🤖 AI Summary
Existing vulnerability detection methods struggle to effectively model fine-grained vulnerability patterns in modern codebases due to their large scale, structural complexity, and semantic diversity. This work proposes a multimodal fusion framework that, for the first time in vulnerability detection, introduces fine-grained cross-attention interactions between sequential modality (based on pretrained Transformers) and graph-structured modality (based on graph neural networks). Furthermore, it incorporates a sample-aware, multi-branch weighted ensemble mechanism to enhance generalization across diverse vulnerability types. Experimental results demonstrate that the proposed approach achieves state-of-the-art F1 scores on benchmarks such as SVulD and DiverseVul, significantly outperforming existing methods—particularly in scenarios characterized by highly dispersed function size distributions and a broad spectrum of vulnerability categories.
📝 Abstract
Source code vulnerability detection remains a long-standing challenge due to the increasing scale, structural complexity, and semantic diversity of modern codebases. Conventional static-analysis or rule-based approaches often fail to capture subtle execution dependencies, while single-modality learning models tend to overlook critical structural information embedded beyond the lexical surface of source code.

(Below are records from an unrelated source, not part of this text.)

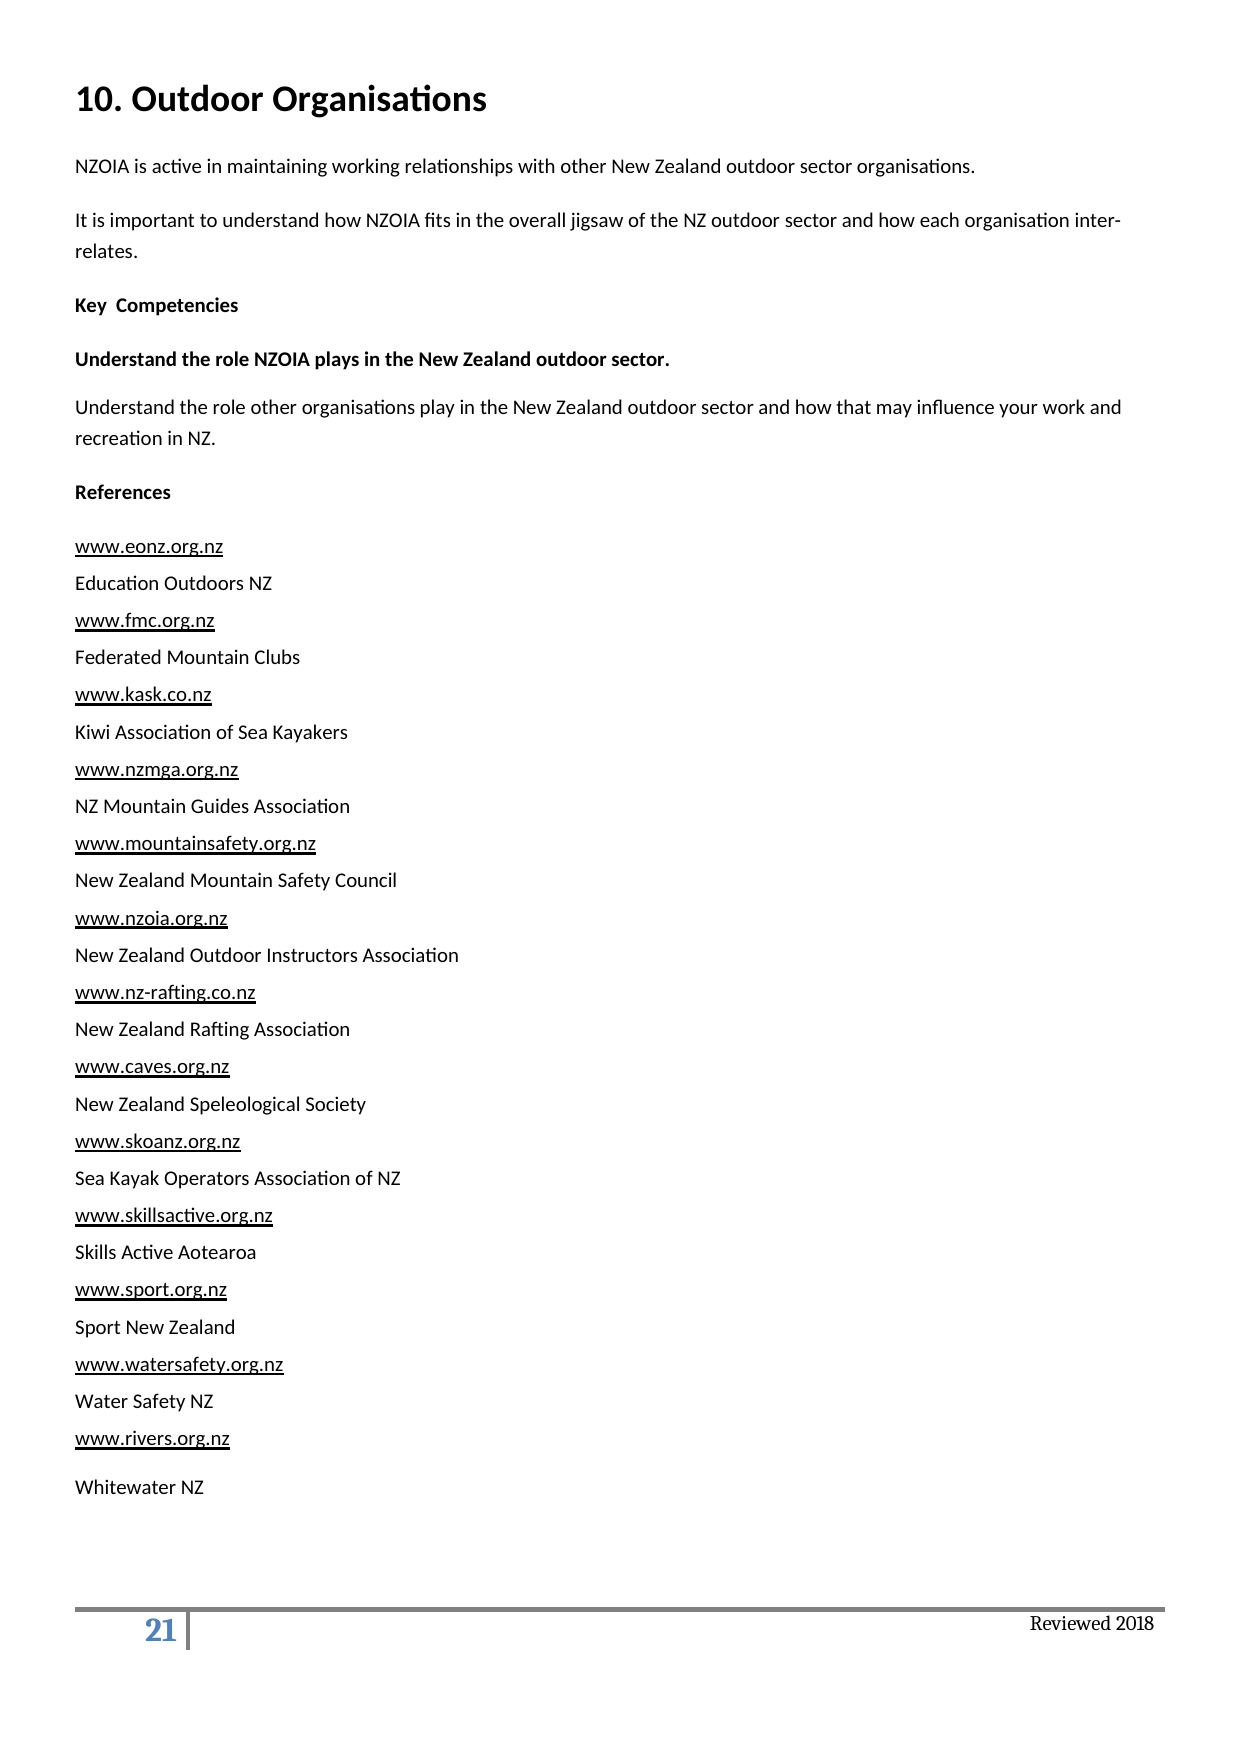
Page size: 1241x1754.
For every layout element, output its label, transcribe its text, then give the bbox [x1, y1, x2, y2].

text Water Safety NZ [75, 1388, 1165, 1414]
text www.sport.org.nz [75, 1277, 1165, 1302]
text NZ Mountain Guides Association [75, 793, 1165, 819]
text www.nzmga.org.nz [75, 756, 1165, 781]
text Understand the role other organisations play in the New Zealand outdoor sector and how that may influence your work and recreation in NZ. [75, 394, 1165, 450]
text www.caves.org.nz [75, 1053, 1165, 1079]
text www.watersafety.org.nz [75, 1351, 1165, 1376]
text 10. Outdoor Organisations [75, 75, 1165, 121]
text NZOIA is active in maintaining working relationships with other New Zealand outdoor sector organisations. [75, 154, 1165, 179]
text Kiwi Association of Sea Kayakers [75, 719, 1165, 744]
text www.skillsactive.org.nz [75, 1202, 1165, 1228]
text New Zealand Outdoor Instructors Association [75, 942, 1165, 967]
text Skills Active Aotearoa [75, 1239, 1165, 1265]
text References [75, 479, 1165, 504]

To improve robustness across heterogeneous code patterns, we propose FusionVul, a joint representation learning framework that integrates sequential syntactic representations extracted by a pretrained Transformer encoder with structural semantics propagated through a graph neural network. The framework further incorporates a cross-attention-based feature fusion network to enable fine-grained cross-modal interaction and employs a sample-aware weighting mechanism to integrate multiple predictive branches. Experimental results on four datasets demonstrate that FusionVul achieves superior F1 scores on datasets with highly dispersed function size distributions and broader vulnerability-type coverage, such as SVulD and DiverseVul, reflecting its capability to capture complex and diverse vulnerability patterns.